— EXERCISE DIRECTIONS —
Show every line of the data that includes the word "other".

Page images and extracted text
/---

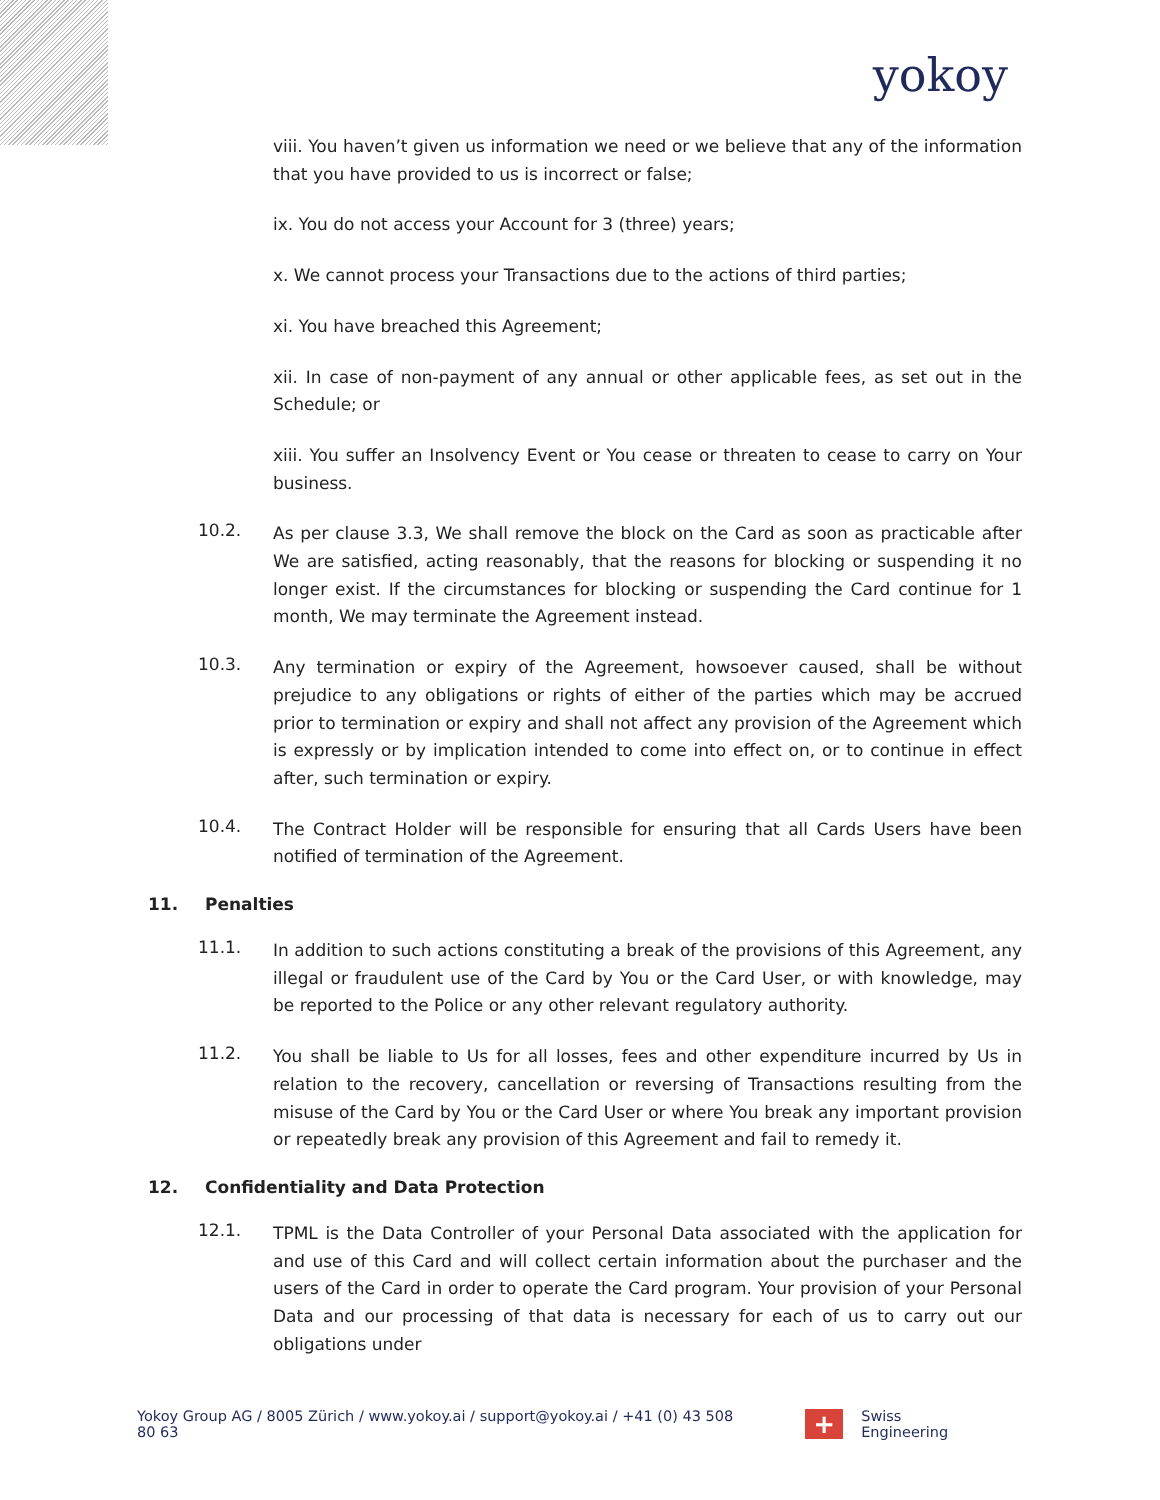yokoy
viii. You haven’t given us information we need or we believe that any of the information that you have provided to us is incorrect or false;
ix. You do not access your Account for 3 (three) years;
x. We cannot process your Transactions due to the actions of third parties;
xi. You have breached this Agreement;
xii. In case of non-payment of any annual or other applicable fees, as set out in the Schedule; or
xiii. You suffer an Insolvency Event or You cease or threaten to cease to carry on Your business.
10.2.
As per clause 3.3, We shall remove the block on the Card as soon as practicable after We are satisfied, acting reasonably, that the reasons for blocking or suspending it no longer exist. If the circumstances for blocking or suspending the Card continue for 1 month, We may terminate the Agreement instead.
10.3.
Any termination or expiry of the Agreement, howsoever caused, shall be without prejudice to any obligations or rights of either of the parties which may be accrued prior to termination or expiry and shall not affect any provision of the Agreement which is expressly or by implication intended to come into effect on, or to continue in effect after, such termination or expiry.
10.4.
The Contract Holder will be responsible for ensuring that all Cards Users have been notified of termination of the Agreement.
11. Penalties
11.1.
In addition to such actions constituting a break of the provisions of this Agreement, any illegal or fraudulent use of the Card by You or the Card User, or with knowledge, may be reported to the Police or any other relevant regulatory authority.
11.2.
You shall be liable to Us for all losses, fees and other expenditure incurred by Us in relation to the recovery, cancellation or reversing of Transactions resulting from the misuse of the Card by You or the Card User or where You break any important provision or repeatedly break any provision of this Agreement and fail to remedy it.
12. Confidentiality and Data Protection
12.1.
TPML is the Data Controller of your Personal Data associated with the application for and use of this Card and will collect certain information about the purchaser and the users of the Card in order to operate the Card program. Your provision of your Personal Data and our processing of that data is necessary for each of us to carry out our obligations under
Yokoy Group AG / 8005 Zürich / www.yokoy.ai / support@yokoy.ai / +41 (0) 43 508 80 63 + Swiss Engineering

\---

— RESULT OF THE EXERCISE —
xii. In case of non-payment of any annual or other applicable fees, as set out in the Schedule; or
In addition to such actions constituting a break of the provisions of this Agreement, any illegal or fraudulent use of the Card by You or the Card User, or with knowledge, may be reported to the Police or any other relevant regulatory authority.
You shall be liable to Us for all losses, fees and other expenditure incurred by Us in relation to the recovery, cancellation or reversing of Transactions resulting from the misuse of the Card by You or the Card User or where You break any important provision or repeatedly break any provision of this Agreement and fail to remedy it.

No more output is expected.